TABRIZ – Les Gardiens de la révolution iraniens ont formellement démenti mardi les informations faisant état d’une attaque de drone dans la ville de Tabriz, dans le nord-ouest du pays, au moment où la région reste sous tension en raison d’un cessez-le-feu fragile entre l’Iran et Israël.
Trois sites d’information iraniens ont rapporté la déclaration officielle des Gardiens, réfutant les rumeurs qui ont circulé plus tôt dans la journée.
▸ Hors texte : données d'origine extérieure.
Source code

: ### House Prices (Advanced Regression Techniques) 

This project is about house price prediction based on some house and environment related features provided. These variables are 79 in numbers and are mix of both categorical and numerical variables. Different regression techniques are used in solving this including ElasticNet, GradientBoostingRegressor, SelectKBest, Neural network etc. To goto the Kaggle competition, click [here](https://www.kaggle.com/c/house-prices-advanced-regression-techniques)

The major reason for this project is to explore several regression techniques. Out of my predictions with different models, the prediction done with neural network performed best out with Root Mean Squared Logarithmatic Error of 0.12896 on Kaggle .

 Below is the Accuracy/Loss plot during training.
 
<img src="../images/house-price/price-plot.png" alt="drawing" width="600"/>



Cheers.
Certains médias locaux avaient indiqué que les systèmes de défense aérienne avaient été brièvement activés dans la région, ce qui avait nourri les spéculations sur une éventuelle incursion ou tentative de frappe par drone.
L’incident présumé survient alors qu’un cessez-le-feu précaire est en vigueur entre Téhéran et Tel-Aviv, après près de deux semaines d’affrontements militaires et de frappes réciproques. Si les deux parties ont déclaré publiquement vouloir éviter une escalade, plusieurs épisodes récents, y compris l’interception par Israël de drones « probablement iraniens », ont jeté le doute sur la solidité de cette trêve.
Les autorités iraniennes n’ont pas précisé les raisons exactes de l’activation des systèmes de défense à Tabriz, se contentant d’affirmer qu’aucune attaque n’avait eu lieu. Aucun dégât ni victime n’a été signalé, et la situation semble être revenue au calme.
Ces démentis interviennent dans un climat régional marqué par une extrême méfiance, où chaque mouvement militaire est scruté avec attention. Le gouvernement iranien accuse régulièrement ses adversaires de mener des opérations de renseignement ou des actions de sabotage sur son territoire, notamment via des drones ou des cyberattaques.
L’épisode de Tabriz souligne une fois de plus l’extrême volatilité du conflit latent entre l’Iran et Israël, et les risques de malentendus ou d’escalade incontrôlée dans une région déjà au bord de l’embrasement.